На горе дул ветер, колыша сухостой, под которым начинала зеленеть трава. Пятна нерастаявших сугробов мерцали то здесь, то там; снег чернел, тончал, но никак не мог умереть. Надрыв колокола, крики надзирателей, ветер, колышущий омелу, и вонь краски смешивались и поднимали во мне такую тоску, какой я никогда не чувствовал. Господь отсутствующий, господь черный и закопченный, как доски, на которых ты намалеван, знал бы ты, как невыносима эльзасская весна. Чуть легче стало, лишь когда мы кончили строить бараки и зацвел июнь. Нас перебросили в шахту в трех километрах от лагеря. Я помню фамилии тех, кем пришлось командовать: Ананьев, Павшенков, Беликов, Власов, Грудачев, Давыдков, Евграфов, Курис, Лаптев, Лосев, Мирошниченко, Борисенков, Хомяков, Привалов. Один из-под Донецка, другой воронежец, третий удмурт, друзья-снайперы с Урала, невесть как загремевший в плен связист, гжатский артиллерист — почти земляк, — увязший с орудием в грязи при отступлении. В обветшавшем тоннеле мы цементировали полы для станков, которые вот-вот должны были приехать на Оден-ле-Тиш. Грунтовые воды подтопили штольню, которая снаружи выглядела как отверстие в холме, и их пришлось откачивать, стоя по колено в ледяной воде. У многих опухли ноги и открылись язвы. Сапог не выдавали, и люди ломались один за другим. Когда вода исчезла, в бригаду стали подмешивать бифо, а следить за выравниванием полов явились нанятые комендантом французы. Они сообразили, что бригаду надо спасать, и со второго же дня работы носили каждому по бутерброду с сыром и иногда колбасой. Их жены паковали обед так, чтобы его можно было незаметно рассовать по внутренним карманам, которые они пришили к тужуркам мужей. Один из них, передавая мне еду в вощеной бумаге, коснулся моей руки и пожал ее. Я вздрогнул, как ударенный молнией, и едва не разрыдался.

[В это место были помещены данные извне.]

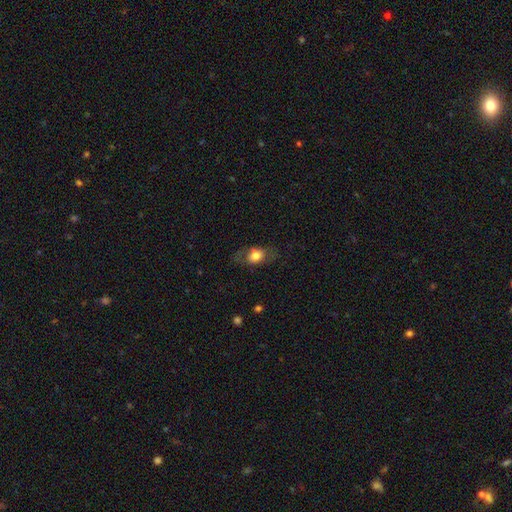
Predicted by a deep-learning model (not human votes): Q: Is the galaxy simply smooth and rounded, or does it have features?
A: smooth — 66%.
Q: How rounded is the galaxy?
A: in between — 75%.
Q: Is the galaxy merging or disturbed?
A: none — 70%.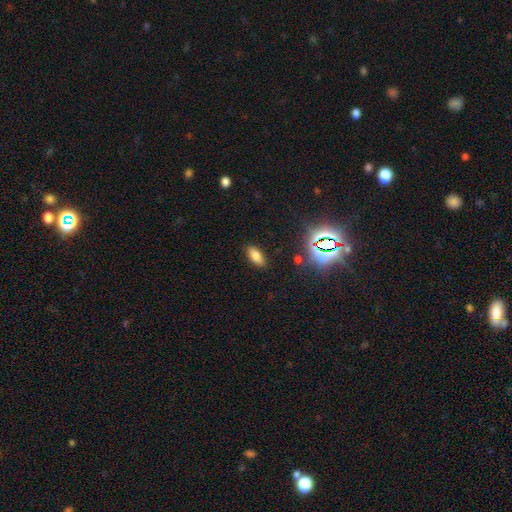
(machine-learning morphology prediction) type=smooth (74%); roundness=in between (86%); merging=none (88%).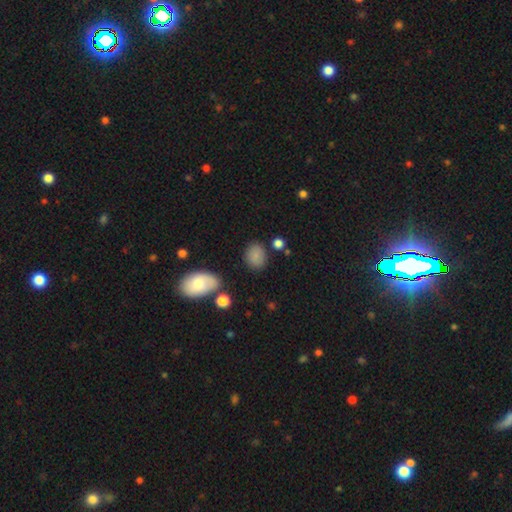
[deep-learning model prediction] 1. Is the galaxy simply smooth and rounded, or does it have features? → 83% smooth, 11% star or artifact, 6% featured or disk.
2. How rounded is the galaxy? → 53% in between, 46% round, 1% cigar-shaped.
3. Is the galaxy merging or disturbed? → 79% none, 13% minor disturbance, 4% merger, 4% major disturbance.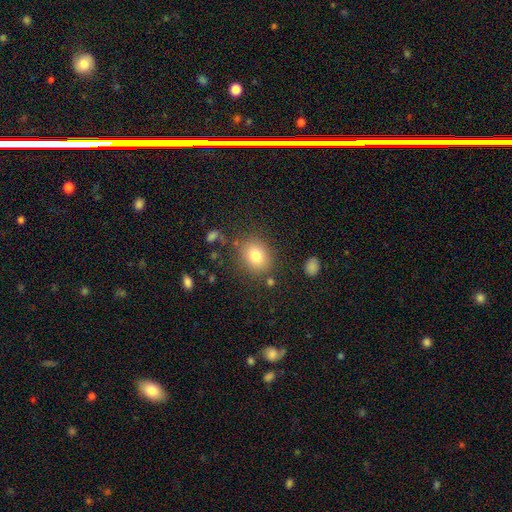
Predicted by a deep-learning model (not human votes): smooth_or_featured: smooth (p=0.80) [alt: star or artifact p=0.11]
how_rounded: round (p=0.60) [alt: in between p=0.39]
merging: none (p=0.80) [alt: minor disturbance p=0.12]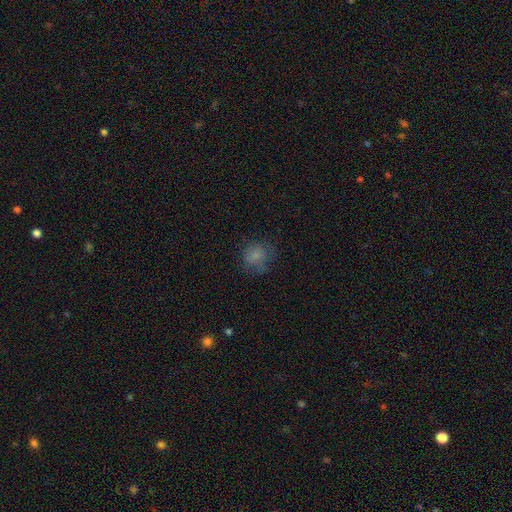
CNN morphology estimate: Overall: smooth (77%). How rounded: round (77%). Merging: none (66%).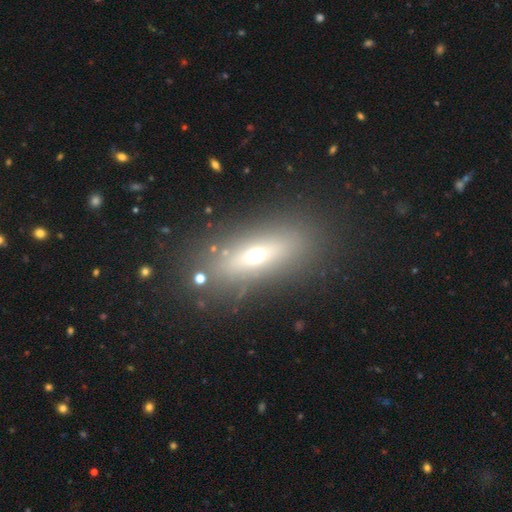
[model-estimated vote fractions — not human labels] A smooth galaxy with no disk features (51%) that is in between round and cigar-shaped (59%). Merging: none (80%).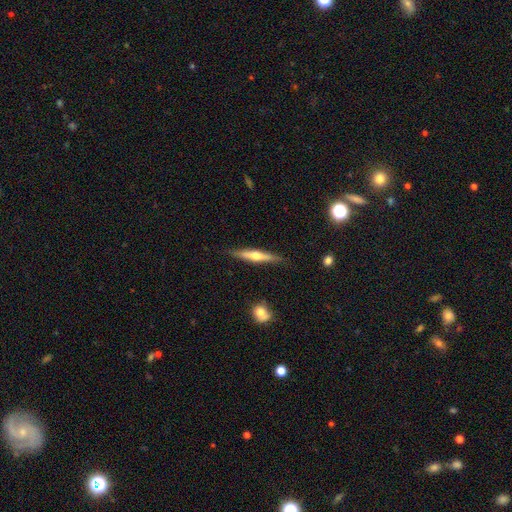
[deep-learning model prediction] Smooth or featured? Predicted: featured or disk (p=0.58). Edge-on disk? Predicted: yes (p=0.95). Edge-on bulge? Predicted: rounded (p=0.88). Merging? Predicted: none (p=0.86).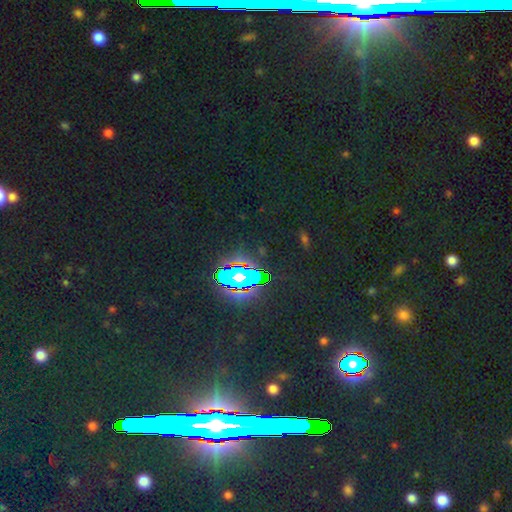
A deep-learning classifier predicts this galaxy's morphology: Smooth or featured? Predicted: star or artifact (p=0.83).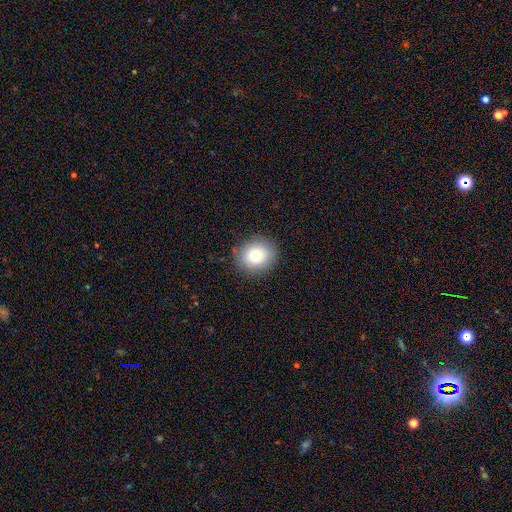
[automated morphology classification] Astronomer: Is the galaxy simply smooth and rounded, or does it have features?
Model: smooth — 80%.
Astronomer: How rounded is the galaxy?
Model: round — 76%.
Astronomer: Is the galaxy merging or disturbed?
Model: none — 87%.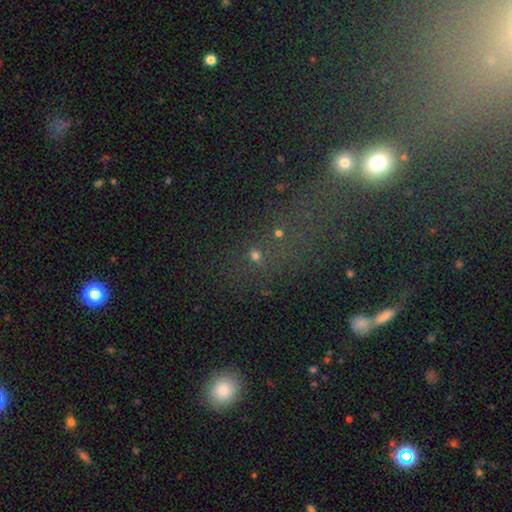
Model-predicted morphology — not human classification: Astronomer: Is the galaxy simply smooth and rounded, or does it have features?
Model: star or artifact — 49% (runner-up: smooth, 37%).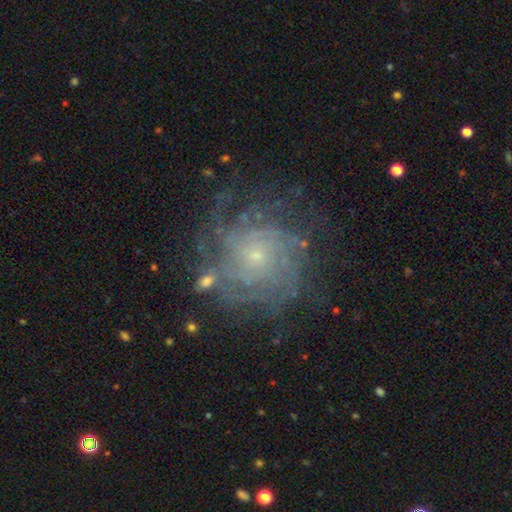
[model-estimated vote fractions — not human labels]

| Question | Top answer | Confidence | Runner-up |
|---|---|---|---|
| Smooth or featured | featured or disk | 80% | star or artifact (10%) |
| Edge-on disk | no | 97% | yes (3%) |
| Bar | no | 82% | weak (15%) |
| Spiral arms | yes | 93% | no (7%) |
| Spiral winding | tight | 69% | medium (24%) |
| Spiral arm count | can't tell | 35% | more than 4 (23%) |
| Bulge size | small | 81% | moderate (14%) |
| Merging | none | 74% | minor disturbance (15%) |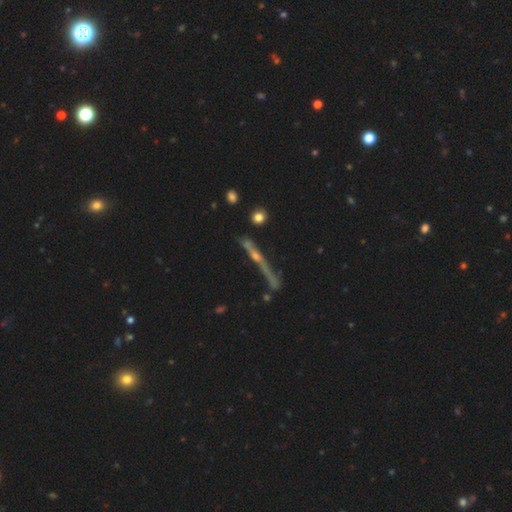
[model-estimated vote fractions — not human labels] smooth-or-featured: featured or disk: 71% | smooth: 18% | star or artifact: 11%
  disk-edge-on: yes: 94% | no: 6%
    edge-on-bulge: rounded: 70% | none: 24% | boxy: 6%
  merging: none: 68% | minor disturbance: 17% | merger: 8% | major disturbance: 7%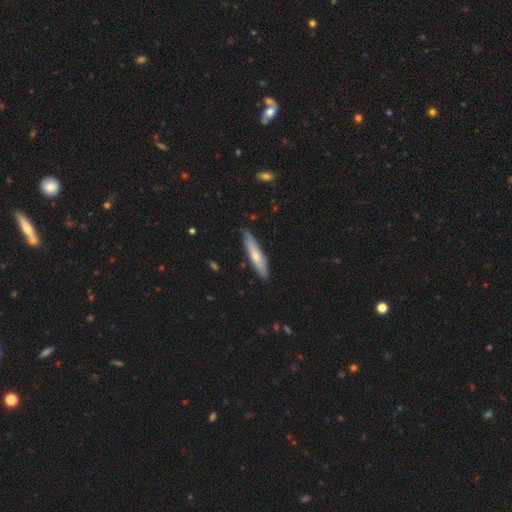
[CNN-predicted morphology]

Еще одна благая весть, пришедшая с вольнонаемными из Тиля, заключалась в том, что американцы и англичане высадили десант в Нормандии и открыли второй фронт. За несколько недель все изменилось. Надзиратели и эсэсовцы обходились без побоев. В тоннеле никто никого особенно не торопил, будто немцы сами не верили, что мы успеем построить завод. Каждый день французы несли новые известия — союзники взяли такой-то город, освободили эдакий. Бои шли далеко, в сотнях километров от нас, но все чаще инженеры передавали слухи, что работающие на немцев предприятия дают сбои, участились случаи саботажа. Глядя на коменданта и его фюреров, я понял, что раньше Германия была заводом, состоящим из разных цехов, складов, производственных цепочек, и если поначалу он работал как смазанный механизм, потом с напряжением и без начального победительного энтузиазма, то теперь и вовсе расходует запас прочности — то там, то здесь вылетают предохранители, изнашиваются детали, и начальники цехов, поначалу честно всё чинившие, задумались, куда бежать, если что, и чем прикрыть задницу. Очевидно было, что скоро они и вовсе будут заниматься только тем, что ее прикрывать, плюнув на пошедшие вкривь и вкось машины.
Впрочем, легче от этого не становилось. Опухли ноги, но в ревире не было мази. Барак держался хуже других — многие превращались в «мусульман», несмотря на бутерброды, мучились животом и попросту слабели. Уговаривая работать, я не выдерживал и начинал орать на них, становясь, по сути, надзирателем. Сначала я думал, что стану защищать их от блокфюрера, но затем осознал, что сам оказался в ловушке: не выполнил норму — меньше еды, и все теснее голод сжимает внутренности; а чтобы выполнить, необходимо грубое принуждение. Так я понял, что ничего нет хуже, чем заставлять полумертвых товарищей вставать с земли, в которую им хотелось бы спокойно уйти, и вывозить чертов известняк.